* What is needed *
For every entry below, retype it exactly as it reads.

====== Records provided ======

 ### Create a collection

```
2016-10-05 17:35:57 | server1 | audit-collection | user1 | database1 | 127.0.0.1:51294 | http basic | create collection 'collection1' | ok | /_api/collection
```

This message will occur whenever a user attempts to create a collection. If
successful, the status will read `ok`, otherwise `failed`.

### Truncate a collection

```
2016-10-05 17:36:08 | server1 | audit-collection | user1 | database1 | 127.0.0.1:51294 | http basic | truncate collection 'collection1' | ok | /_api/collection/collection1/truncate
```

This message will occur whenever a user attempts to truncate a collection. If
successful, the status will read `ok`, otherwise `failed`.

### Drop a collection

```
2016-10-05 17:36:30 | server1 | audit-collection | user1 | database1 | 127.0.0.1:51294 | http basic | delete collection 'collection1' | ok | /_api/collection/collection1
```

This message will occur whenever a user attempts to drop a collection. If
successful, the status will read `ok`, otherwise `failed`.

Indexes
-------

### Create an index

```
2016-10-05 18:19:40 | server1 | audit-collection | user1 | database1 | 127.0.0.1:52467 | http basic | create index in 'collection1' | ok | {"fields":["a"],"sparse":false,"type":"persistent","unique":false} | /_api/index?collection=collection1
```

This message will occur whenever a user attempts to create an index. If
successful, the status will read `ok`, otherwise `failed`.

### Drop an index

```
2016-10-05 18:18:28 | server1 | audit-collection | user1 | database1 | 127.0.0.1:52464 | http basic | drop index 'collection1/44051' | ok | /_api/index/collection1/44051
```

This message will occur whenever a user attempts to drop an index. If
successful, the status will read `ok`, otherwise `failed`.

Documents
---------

======

* Exercise output *
 ### Create a collection

```
2016-10-05 17:35:57 | server1 | audit-collection | user1 | database1 | 127.0.0.1:51294 | http basic | create collection 'collection1' | ok | /_api/collection
```

This message will occur whenever a user attempts to create a collection. If
successful, the status will read `ok`, otherwise `failed`.

### Truncate a collection

```
2016-10-05 17:36:08 | server1 | audit-collection | user1 | database1 | 127.0.0.1:51294 | http basic | truncate collection 'collection1' | ok | /_api/collection/collection1/truncate
```

This message will occur whenever a user attempts to truncate a collection. If
successful, the status will read `ok`, otherwise `failed`.

### Drop a collection

```
2016-10-05 17:36:30 | server1 | audit-collection | user1 | database1 | 127.0.0.1:51294 | http basic | delete collection 'collection1' | ok | /_api/collection/collection1
```

This message will occur whenever a user attempts to drop a collection. If
successful, the status will read `ok`, otherwise `failed`.

Indexes
-------

### Create an index

```
2016-10-05 18:19:40 | server1 | audit-collection | user1 | database1 | 127.0.0.1:52467 | http basic | create index in 'collection1' | ok | {"fields":["a"],"sparse":false,"type":"persistent","unique":false} | /_api/index?collection=collection1
```

This message will occur whenever a user attempts to create an index. If
successful, the status will read `ok`, otherwise `failed`.

### Drop an index

```
2016-10-05 18:18:28 | server1 | audit-collection | user1 | database1 | 127.0.0.1:52464 | http basic | drop index 'collection1/44051' | ok | /_api/index/collection1/44051
```

This message will occur whenever a user attempts to drop an index. If
successful, the status will read `ok`, otherwise `failed`.

Documents
---------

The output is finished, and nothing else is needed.